# Beretta Px4 Storm---PLEASEEEEEEEEE



## squirrelsniper91 (Feb 15, 2007)

if you have this pistol...please post multiple pics of it, pleaseeeeeeeeeeee [/b]


----------



## 94silverado (Oct 16, 2005)

Google it or you can go to www.gunbroker.com and search it to see pictures.


----------



## 94silverado (Oct 16, 2005)

Heck, I'm so nice I did all the work for ya.
http://www.gunbroker.com/Auction/Search ... eretta+PX4


----------



## squirrelsniper91 (Feb 15, 2007)

94's the man


----------



## DecoyDummy (May 25, 2005)

http://www.px4storm.com/index.aspx?m=53&did=55

Maybe a little more info ...

I just bought two of these at the gun show on Saturday ... $469.00 each ... haven't had them out yet, so no first hand revelations to give.


----------



## squirrelsniper91 (Feb 15, 2007)

do you think its nicer than a glock...its a hard choice between the two


----------



## DecoyDummy (May 25, 2005)

To tell you the truth I never considered a Glock ... might be that Glocks are such a common weapon (and I'm an extremely uncommon sort of guy) for lack of a better reason.

Looked at the Springfield XD series (lots of hoop-la on this one) ... the M&P 40 (which caught my eye a while back) ... couple of other "slight interest" weapons ...

But the Beretta was really the one we went for ... It simply "FEELS REAL GOOD" in the hand.

Got the 9mm for Queenie and the 40 for me.

I will also add this tid-bit ...I have only owned revolvers up to now. I wasn't all concerned about functions and/or specific intricacies ... I wanted a gun I liked instinctively and one that felt good to me and made by a manufacturer that has been around the block a time or two ... because no matter what I bought, I still have to learn to use the thing.


----------



## hunt4P&amp;Y (Sep 23, 2004)

It really depends on what you are using it for. I think almost eveyone that own's a glock will say there are more accurate pistols out there, but they are hard to beat defence and Duty weapons. Soly depends on what you will use it for>


----------

[Saved data entries]
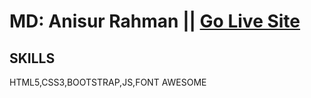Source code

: # MD: Anisur Rahman || [Go Live Site](https://aranis121.github.io/Ebook-Design/)
## SKILLS
HTML5,CSS3,BOOTSTRAP,JS,FONT AWESOME
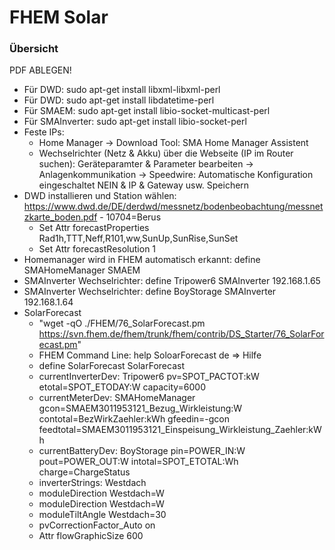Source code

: # FHEM Solar

### Übersicht

PDF ABLEGEN!

* Für DWD: sudo apt-get install libxml-libxml-perl
* Für DWD: sudo apt-get install libdatetime-perl
* Für SMAEM: sudo apt-get install libio-socket-multicast-perl
* Für SMAInverter: sudo apt-get install libio-socket-perl
* Feste IPs:
    * Home Manager -> Download Tool: SMA Home Manager Assistent
    * Wechselrichter (Netz & Akku) über die Webseite (IP im Router suchen): Geräteparamter & Parameter bearbeiten -> Anlagenkommunikation -> Speedwire: Automatische Konfiguration eingeschaltet NEIN & IP & Gateway usw. Speichern
* DWD installieren und Station wählen: https://www.dwd.de/DE/derdwd/messnetz/bodenbeobachtung/messnetzkarte_boden.pdf - 10704=Berus
    * Set Attr forecastProperties Rad1h,TTT,Neff,R101,ww,SunUp,SunRise,SunSet
    * Set Attr forecastResolution 1
* Homemanager wird in FHEM automatisch erkannt: define SMAHomeManager SMAEM
* SMAInverter Wechselrichter: define Tripower6  SMAInverter <Benutzer PW> 192.168.1.65
* SMAInverter Wechselrichter: define BoyStorage  SMAInverter <Benutzer PW> 192.168.1.64
* SolarForecast
    * "wget -qO ./FHEM/76_SolarForecast.pm https://svn.fhem.de/fhem/trunk/fhem/contrib/DS_Starter/76_SolarForecast.pm"
    * FHEM Command Line: help SoloarForecast de => Hilfe
    * define SolarForecast SolarForecast
    * currentInverterDev: Tripower6 pv=SPOT_PACTOT:kW etotal=SPOT_ETODAY:W capacity=6000
    * currentMeterDev: SMAHomeManager gcon=SMAEM3011953121_Bezug_Wirkleistung:W contotal=BezWirkZaehler:kWh gfeedin=-gcon feedtotal=SMAEM3011953121_Einspeisung_Wirkleistung_Zaehler:kWh
    * currentBatteryDev: BoyStorage pin=POWER_IN:W pout=POWER_OUT:W intotal=SPOT_ETOTAL:Wh charge=ChargeStatus
    * inverterStrings: Westdach
    * moduleDirection Westdach=W
    * moduleDirection Westdach=W
    * moduleTiltAngle Westdach=30
    * pvCorrectionFactor_Auto on
    * Attr flowGraphicSize 600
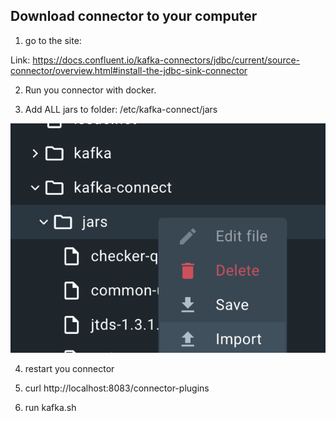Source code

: ## Download connector to your computer 

1) go to the site:

Link:
https://docs.confluent.io/kafka-connectors/jdbc/current/source-connector/overview.html#install-the-jdbc-sink-connector

2) Run you connector with docker.

3) Add ALL jars to folder: /etc/kafka-connect/jars 
<img src="img/import.png">

4) restart you connector 

5) curl http://localhost:8083/connector-plugins 

6) run kafka.sh
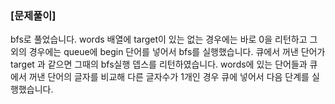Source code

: ### [문제풀이]
bfs로 풀었습니다. words 배열에 target이 있는 없는 경우에는 바로 0을 리턴하고 그 외의 경우에는 queue에 begin 단어를 넣어서 bfs를 실행했습니다.
큐에서 꺼낸 단어가 target 과 같으면 그때의 bfs실행 뎁스를 리턴하였습니다. words에 있는 단어들과 큐에서 꺼낸 단어의 글자를 비교해 다른 글자수가 1개인 경우 큐에 넣어서 다음 단계를 실행했습니다.

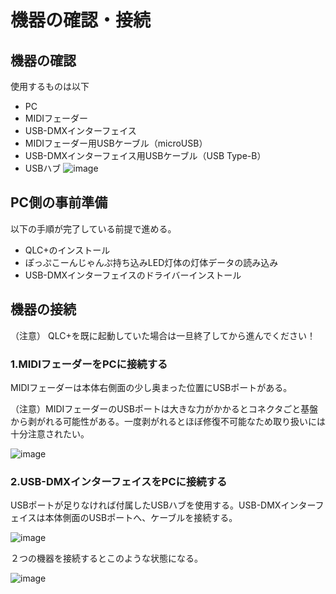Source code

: # 機器の確認・接続

## 機器の確認
使用するものは以下

 - PC
 - MIDIフェーダー
 - USB-DMXインターフェイス
 - MIDIフェーダー用USBケーブル（microUSB）
 - USB-DMXインターフェイス用USBケーブル（USB Type-B）
 - USBハブ
 ![image](https://user-images.githubusercontent.com/51395778/147242910-714dd9dc-739c-4089-a867-b5d4821a2930.png)

## PC側の事前準備

以下の手順が完了している前提で進める。

 - QLC+のインストール
 - ぽっぷこーんじゃんぷ持ち込みLED灯体の灯体データの読み込み
 - USB-DMXインターフェイスのドライバーインストール
 
## 機器の接続

（注意） QLC+を既に起動していた場合は一旦終了してから進んでください！

### 1.MIDIフェーダーをPCに接続する

MIDIフェーダーは本体右側面の少し奥まった位置にUSBポートがある。

（注意）MIDIフェーダーのUSBポートは大きな力がかかるとコネクタごと基盤から剥がれる可能性がある。一度剥がれるとほぼ修復不可能なため取り扱いには十分注意されたい。

![image](https://user-images.githubusercontent.com/51395778/147243941-0371140a-c136-4826-8634-3d4dbe4f17e9.png)

### 2.USB-DMXインターフェイスをPCに接続する

USBポートが足りなければ付属したUSBハブを使用する。USB-DMXインターフェイスは本体側面のUSBポートへ、ケーブルを接続する。

![image](https://user-images.githubusercontent.com/51395778/147243782-00b57c0b-8a2c-465c-9207-2d9c56f13f58.png)


２つの機器を接続するとこのような状態になる。

![image](https://user-images.githubusercontent.com/51395778/147244413-4faff2ae-510e-4b04-afca-f055bc1fe059.png)

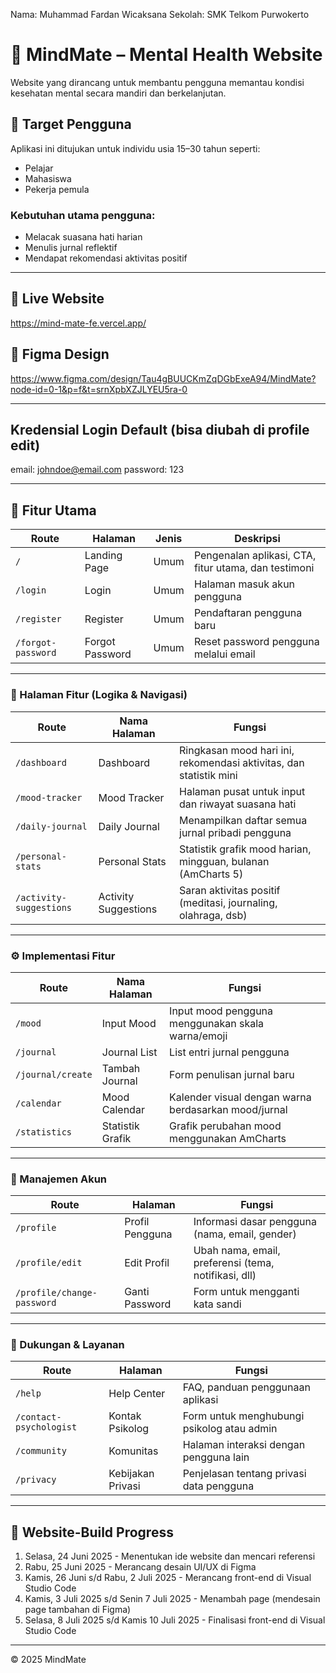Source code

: Nama: Muhammad Fardan Wicaksana
Sekolah: SMK Telkom Purwokerto

# 🧠 MindMate – Mental Health Website
Website yang dirancang untuk membantu pengguna memantau kondisi kesehatan mental secara mandiri dan berkelanjutan.

## 🎯 Target Pengguna
Aplikasi ini ditujukan untuk individu usia 15–30 tahun seperti:
- Pelajar
- Mahasiswa
- Pekerja pemula

### Kebutuhan utama pengguna:
- Melacak suasana hati harian
- Menulis jurnal reflektif
- Mendapat rekomendasi aktivitas positif

---

## 🔗 Live Website
https://mind-mate-fe.vercel.app/ 

## 🎨 Figma Design
https://www.figma.com/design/Tau4gBUUCKmZqDGbExeA94/MindMate?node-id=0-1&p=f&t=srnXpbXZJLYEU5ra-0

---

## Kredensial Login Default (bisa diubah di profile edit)
email: johndoe@email.com
password: 123

---

## 🌟 Fitur Utama

| Route | Halaman | Jenis | Deskripsi |
|-------|---------|-------|-----------|
| `/` | Landing Page | Umum | Pengenalan aplikasi, CTA, fitur utama, dan testimoni |
| `/login` | Login | Umum | Halaman masuk akun pengguna |
| `/register` | Register | Umum | Pendaftaran pengguna baru |
| `/forgot-password` | Forgot Password | Umum | Reset password pengguna melalui email |

---

### 🧩 Halaman Fitur (Logika & Navigasi)

| Route | Nama Halaman | Fungsi |
|-------|---------------|--------|
| `/dashboard` | Dashboard | Ringkasan mood hari ini, rekomendasi aktivitas, dan statistik mini |
| `/mood-tracker` | Mood Tracker | Halaman pusat untuk input dan riwayat suasana hati |
| `/daily-journal` | Daily Journal | Menampilkan daftar semua jurnal pribadi pengguna |
| `/personal-stats` | Personal Stats | Statistik grafik mood harian, mingguan, bulanan (AmCharts 5) |
| `/activity-suggestions` | Activity Suggestions | Saran aktivitas positif (meditasi, journaling, olahraga, dsb) |

---

### ⚙️ Implementasi Fitur

| Route | Nama Halaman | Fungsi |
|-------|---------------|--------|
| `/mood` | Input Mood | Input mood pengguna menggunakan skala warna/emoji |
| `/journal` | Journal List | List entri jurnal pengguna |
| `/journal/create` | Tambah Journal | Form penulisan jurnal baru |
| `/calendar` | Mood Calendar | Kalender visual dengan warna berdasarkan mood/jurnal |
| `/statistics` | Statistik Grafik | Grafik perubahan mood menggunakan AmCharts |

---

### 👤 Manajemen Akun

| Route | Halaman | Fungsi |
|-------|---------|--------|
| `/profile` | Profil Pengguna | Informasi dasar pengguna (nama, email, gender) |
| `/profile/edit` | Edit Profil | Ubah nama, email, preferensi (tema, notifikasi, dll) |
| `/profile/change-password` | Ganti Password | Form untuk mengganti kata sandi |

---

### 💬 Dukungan & Layanan

| Route | Halaman | Fungsi |
|-------|---------|--------|
| `/help` | Help Center | FAQ, panduan penggunaan aplikasi |
| `/contact-psychologist` | Kontak Psikolog | Form untuk menghubungi psikolog atau admin |
| `/community` | Komunitas | Halaman interaksi dengan pengguna lain |
| `/privacy` | Kebijakan Privasi | Penjelasan tentang privasi data pengguna |

---

## 📅 Website-Build Progress
1. Selasa, 24 Juni 2025 - Menentukan ide website dan mencari referensi
2. Rabu, 25 Juni 2025 - Merancang desain UI/UX di Figma
3. Kamis, 26 Juni s/d Rabu, 2 Juli 2025 - Merancang front-end di Visual Studio Code
4. Kamis, 3 Juli 2025 s/d Senin 7 Juli 2025 - Menambah page (mendesain page tambahan di Figma)
5. Selasa, 8 Juli 2025 s/d Kamis 10 Juli 2025 - Finalisasi front-end di Visual Studio Code

---

© 2025 MindMate
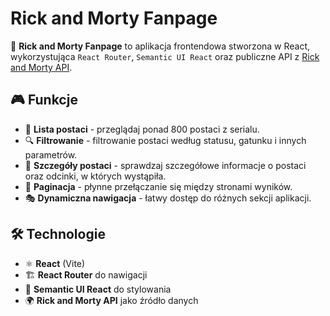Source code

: # Rick and Morty Fanpage

🚀 **Rick and Morty Fanpage** to aplikacja frontendowa stworzona w React, wykorzystująca `React Router`, `Semantic UI React` oraz publiczne API z [Rick and Morty API](https://rickandmortyapi.com/).

## 🎮 Funkcje
- 📜 **Lista postaci** - przeglądaj ponad 800 postaci z serialu.
- 🔍 **Filtrowanie** - filtrowanie postaci według statusu, gatunku i innych parametrów.
- 📖 **Szczegóły postaci** - sprawdzaj szczegółowe informacje o postaci oraz odcinki, w których wystąpiła.
- 🔄 **Paginacja** - płynne przełączanie się między stronami wyników.
- 🎭 **Dynamiczna nawigacja** - łatwy dostęp do różnych sekcji aplikacji.

## 🛠️ Technologie
- ⚛️ **React** (Vite)
- 🏗️ **React Router** do nawigacji
- 🎨 **Semantic UI React** do stylowania
- 🌍 **Rick and Morty API** jako źródło danych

** REQUIRED TASKS **
1. Translate this sentence from the forum thread into Spanish: "Got the 9mm for Queenie and the 40 for me."
2. Reproduce the records starting at their beginning and ending at the line that contains "2) Run you connector with docker.", with both ends included. Omit the pictures.

** PER-TASK OUTPUTS **
1. Compré la 9mm para Queenie y la 40 para mí.

2.
Source code

: # MD: Anisur Rahman || [Go Live Site](https://aranis121.github.io/Ebook-Design/)
## SKILLS
HTML5,CSS3,BOOTSTRAP,JS,FONT AWESOME
Source code

: # FHEM Solar

### Übersicht

PDF ABLEGEN!

* Für DWD: sudo apt-get install libxml-libxml-perl
* Für DWD: sudo apt-get install libdatetime-perl
* Für SMAEM: sudo apt-get install libio-socket-multicast-perl
* Für SMAInverter: sudo apt-get install libio-socket-perl
* Feste IPs:
    * Home Manager -> Download Tool: SMA Home Manager Assistent
    * Wechselrichter (Netz & Akku) über die Webseite (IP im Router suchen): Geräteparamter & Parameter bearbeiten -> Anlagenkommunikation -> Speedwire: Automatische Konfiguration eingeschaltet NEIN & IP & Gateway usw. Speichern
* DWD installieren und Station wählen: https://www.dwd.de/DE/derdwd/messnetz/bodenbeobachtung/messnetzkarte_boden.pdf - 10704=Berus
    * Set Attr forecastProperties Rad1h,TTT,Neff,R101,ww,SunUp,SunRise,SunSet
    * Set Attr forecastResolution 1
* Homemanager wird in FHEM automatisch erkannt: define SMAHomeManager SMAEM
* SMAInverter Wechselrichter: define Tripower6  SMAInverter <Benutzer PW> 192.168.1.65
* SMAInverter Wechselrichter: define BoyStorage  SMAInverter <Benutzer PW> 192.168.1.64
* SolarForecast
    * "wget -qO ./FHEM/76_SolarForecast.pm https://svn.fhem.de/fhem/trunk/fhem/contrib/DS_Starter/76_SolarForecast.pm"
    * FHEM Command Line: help SoloarForecast de => Hilfe
    * define SolarForecast SolarForecast
    * currentInverterDev: Tripower6 pv=SPOT_PACTOT:kW etotal=SPOT_ETODAY:W capacity=6000
    * currentMeterDev: SMAHomeManager gcon=SMAEM3011953121_Bezug_Wirkleistung:W contotal=BezWirkZaehler:kWh gfeedin=-gcon feedtotal=SMAEM3011953121_Einspeisung_Wirkleistung_Zaehler:kWh
    * currentBatteryDev: BoyStorage pin=POWER_IN:W pout=POWER_OUT:W intotal=SPOT_ETOTAL:Wh charge=ChargeStatus
    * inverterStrings: Westdach
    * moduleDirection Westdach=W
    * moduleDirection Westdach=W
    * moduleTiltAngle Westdach=30
    * pvCorrectionFactor_Auto on
    * Attr flowGraphicSize 600
Source code

: ## Download connector to your computer 

1) go to the site:

Link:
https://docs.confluent.io/kafka-connectors/jdbc/current/source-connector/overview.html#install-the-jdbc-sink-connector

2) Run you connector with docker.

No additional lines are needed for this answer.